* TASK: In the material below, find every line containing the string "female" and return it.

* DATASET EXTRACT:
::::::::
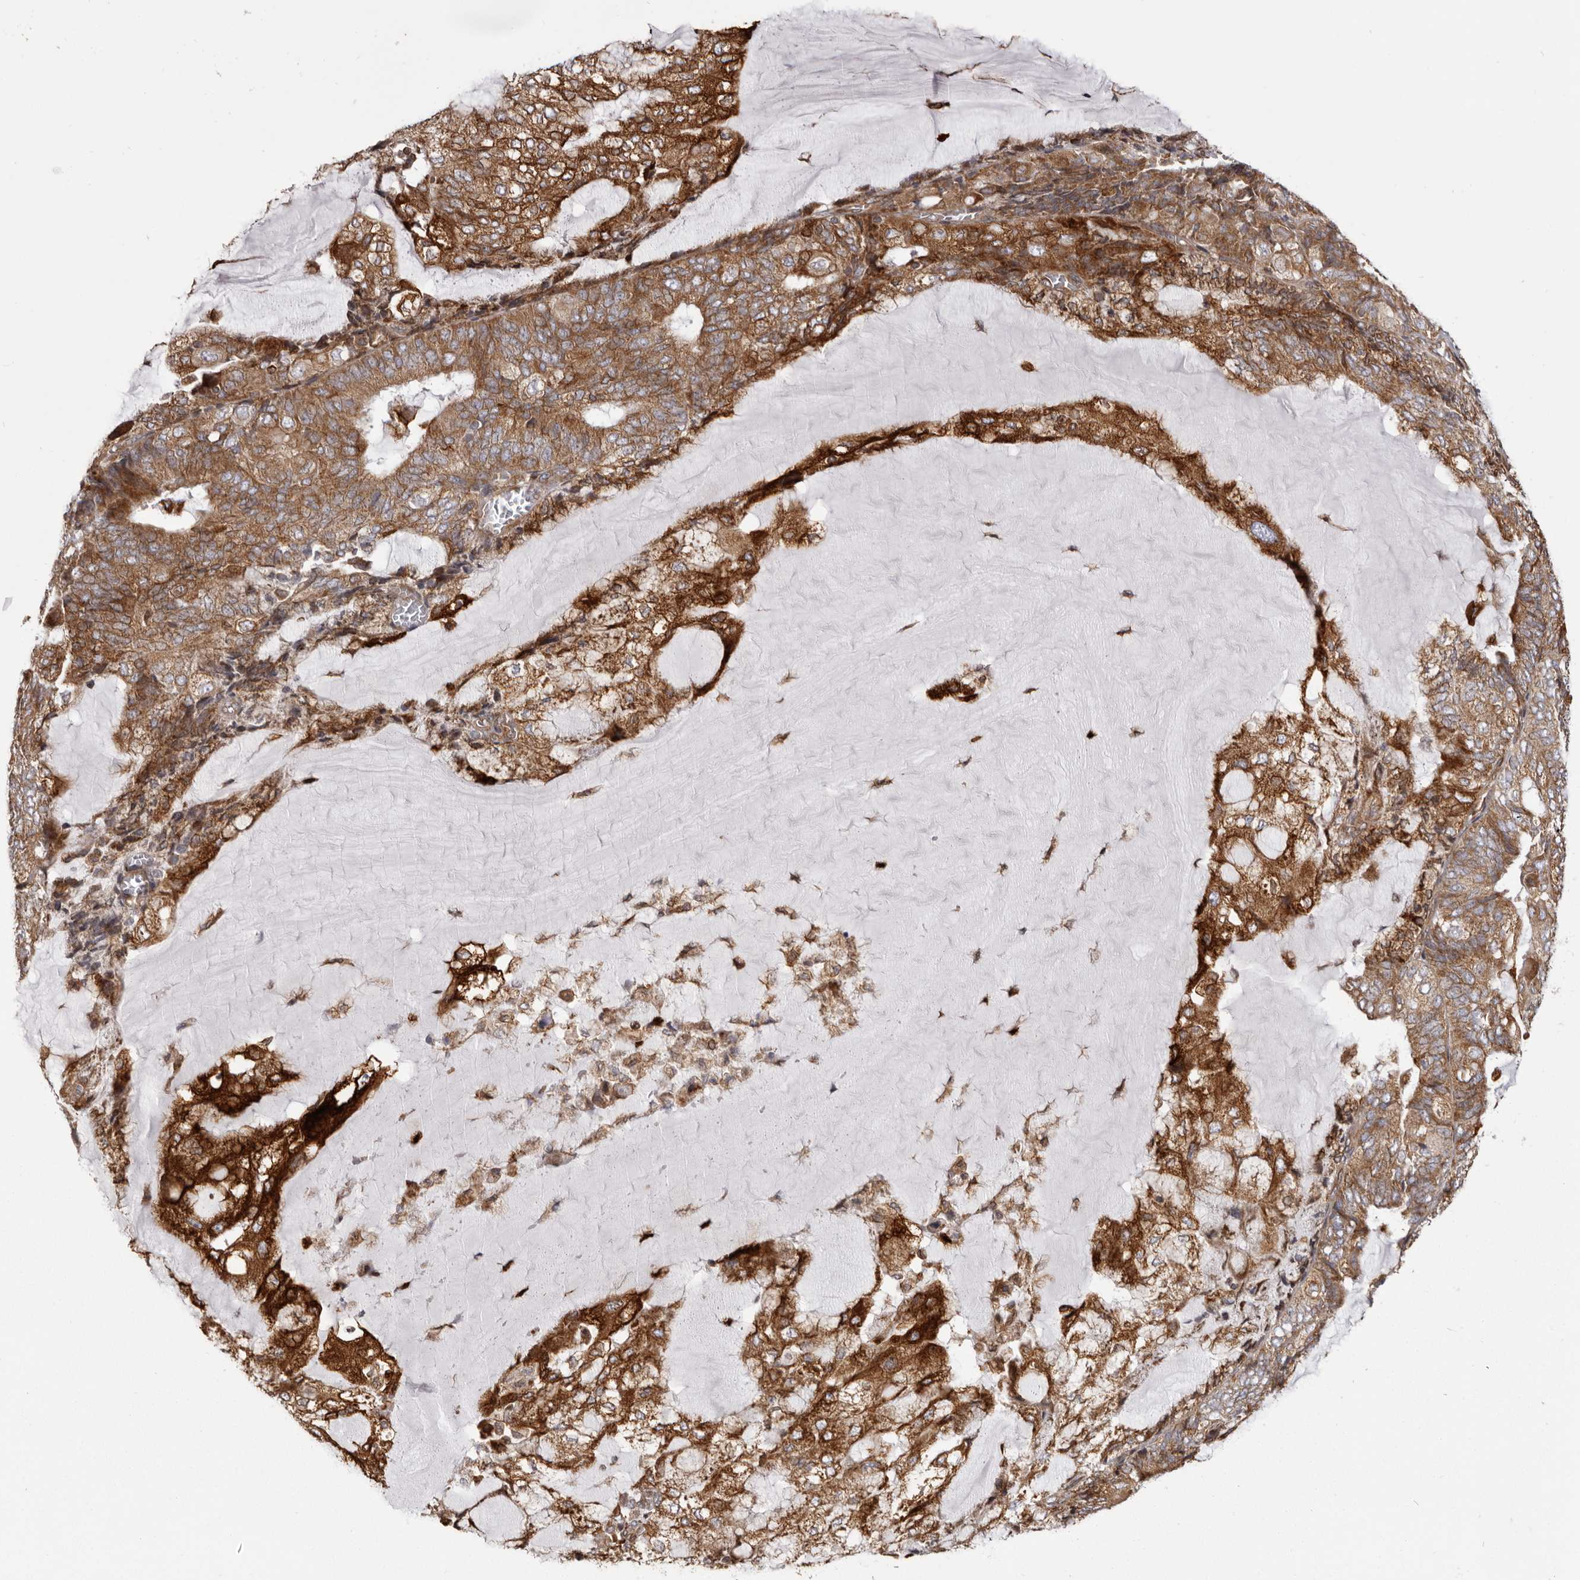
{"staining": {"intensity": "moderate", "quantity": ">75%", "location": "cytoplasmic/membranous"}, "tissue": "endometrial cancer", "cell_type": "Tumor cells", "image_type": "cancer", "snomed": [{"axis": "morphology", "description": "Adenocarcinoma, NOS"}, {"axis": "topography", "description": "Endometrium"}], "caption": "Adenocarcinoma (endometrial) tissue displays moderate cytoplasmic/membranous positivity in approximately >75% of tumor cells The staining was performed using DAB to visualize the protein expression in brown, while the nuclei were stained in blue with hematoxylin (Magnification: 20x).", "gene": "C4orf3", "patient": {"sex": "female", "age": 81}}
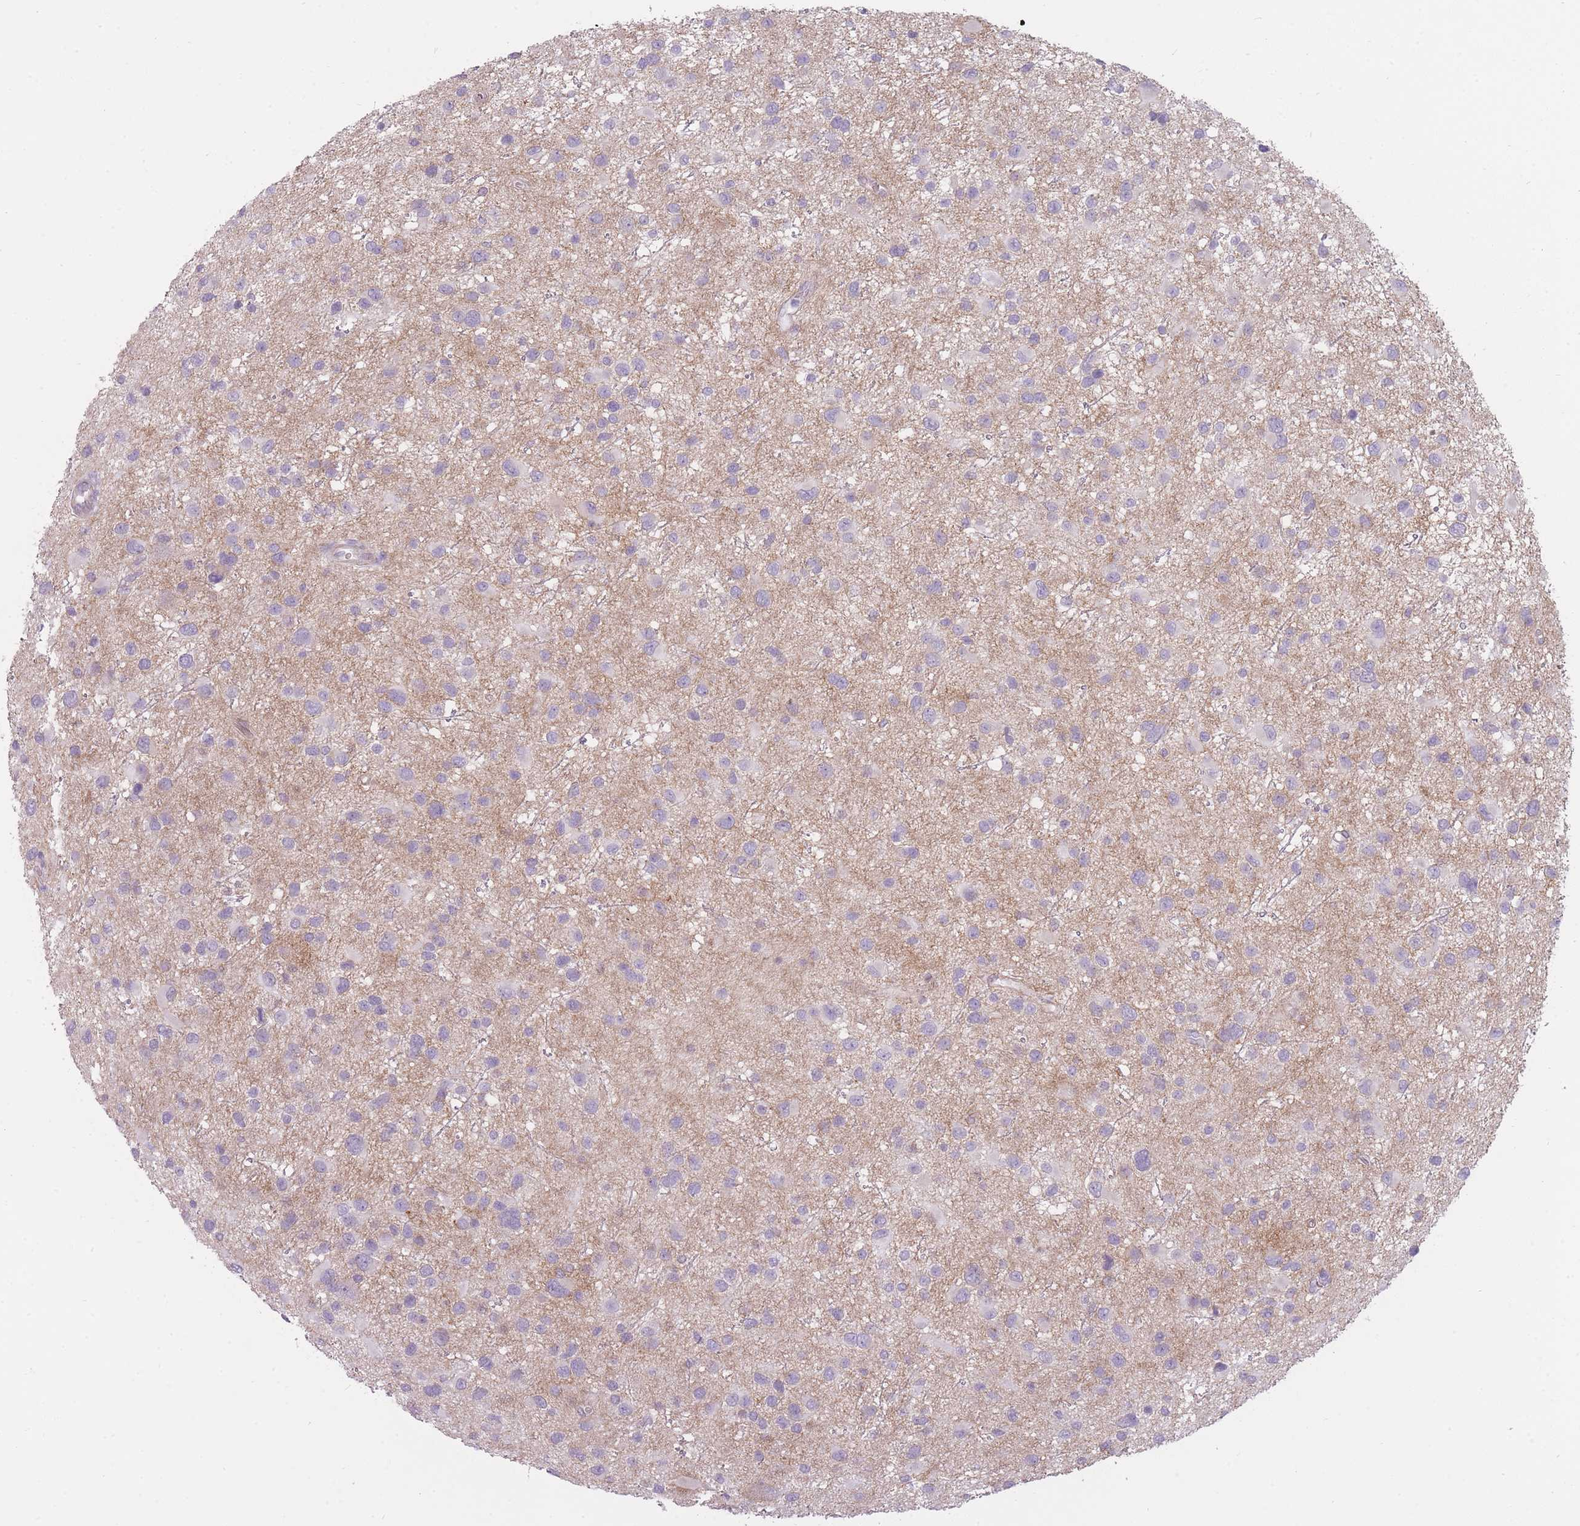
{"staining": {"intensity": "negative", "quantity": "none", "location": "none"}, "tissue": "glioma", "cell_type": "Tumor cells", "image_type": "cancer", "snomed": [{"axis": "morphology", "description": "Glioma, malignant, Low grade"}, {"axis": "topography", "description": "Brain"}], "caption": "A photomicrograph of human glioma is negative for staining in tumor cells. Brightfield microscopy of immunohistochemistry (IHC) stained with DAB (3,3'-diaminobenzidine) (brown) and hematoxylin (blue), captured at high magnification.", "gene": "PGRMC2", "patient": {"sex": "female", "age": 32}}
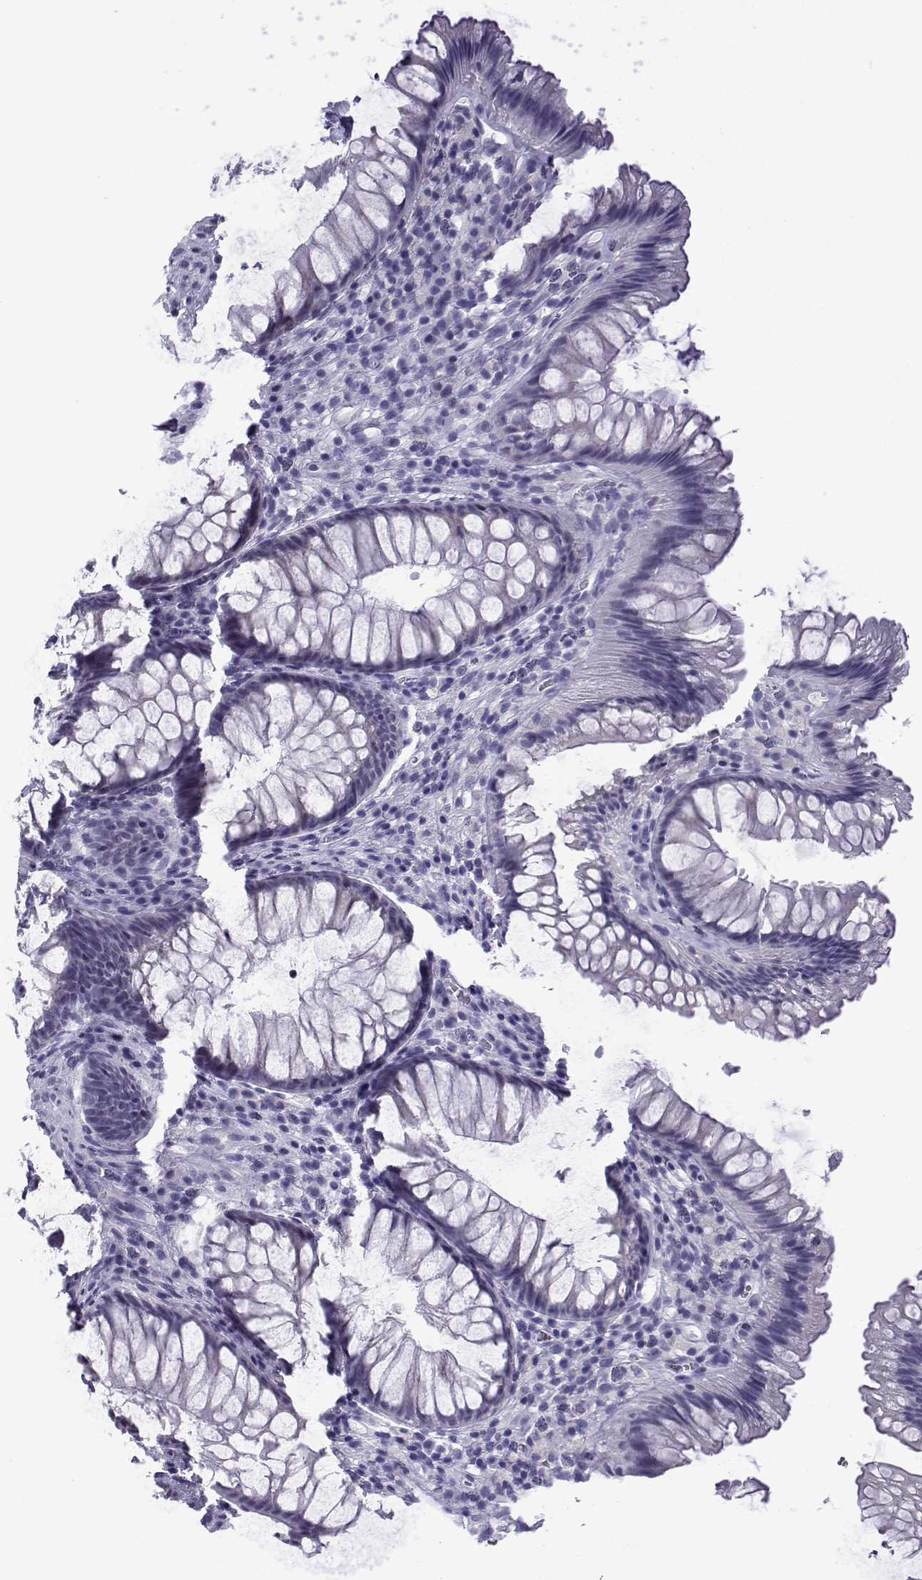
{"staining": {"intensity": "negative", "quantity": "none", "location": "none"}, "tissue": "rectum", "cell_type": "Glandular cells", "image_type": "normal", "snomed": [{"axis": "morphology", "description": "Normal tissue, NOS"}, {"axis": "topography", "description": "Smooth muscle"}, {"axis": "topography", "description": "Rectum"}], "caption": "A micrograph of human rectum is negative for staining in glandular cells. (Brightfield microscopy of DAB (3,3'-diaminobenzidine) IHC at high magnification).", "gene": "ACRBP", "patient": {"sex": "male", "age": 53}}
::::::::
* TASK RESULT:
{"staining": {"intensity": "moderate", "quantity": ">75%", "location": "cytoplasmic/membranous"}, "tissue": "endometrial cancer", "cell_type": "Tumor cells", "image_type": "cancer", "snomed": [{"axis": "morphology", "description": "Adenocarcinoma, NOS"}, {"axis": "topography", "description": "Endometrium"}], "caption": "Adenocarcinoma (endometrial) tissue displays moderate cytoplasmic/membranous positivity in approximately >75% of tumor cells The staining was performed using DAB to visualize the protein expression in brown, while the nuclei were stained in blue with hematoxylin (Magnification: 20x).", "gene": "C4orf3", "patient": {"sex": "female", "age": 81}}
{"staining": {"intensity": "negative", "quantity": "none", "location": "none"}, "tissue": "glioma", "cell_type": "Tumor cells", "image_type": "cancer", "snomed": [{"axis": "morphology", "description": "Glioma, malignant, Low grade"}, {"axis": "topography", "description": "Brain"}], "caption": "A photomicrograph of human glioma is negative for staining in tumor cells. Brightfield microscopy of immunohistochemistry (IHC) stained with DAB (3,3'-diaminobenzidine) (brown) and hematoxylin (blue), captured at high magnification.", "gene": "PGRMC2", "patient": {"sex": "female", "age": 32}}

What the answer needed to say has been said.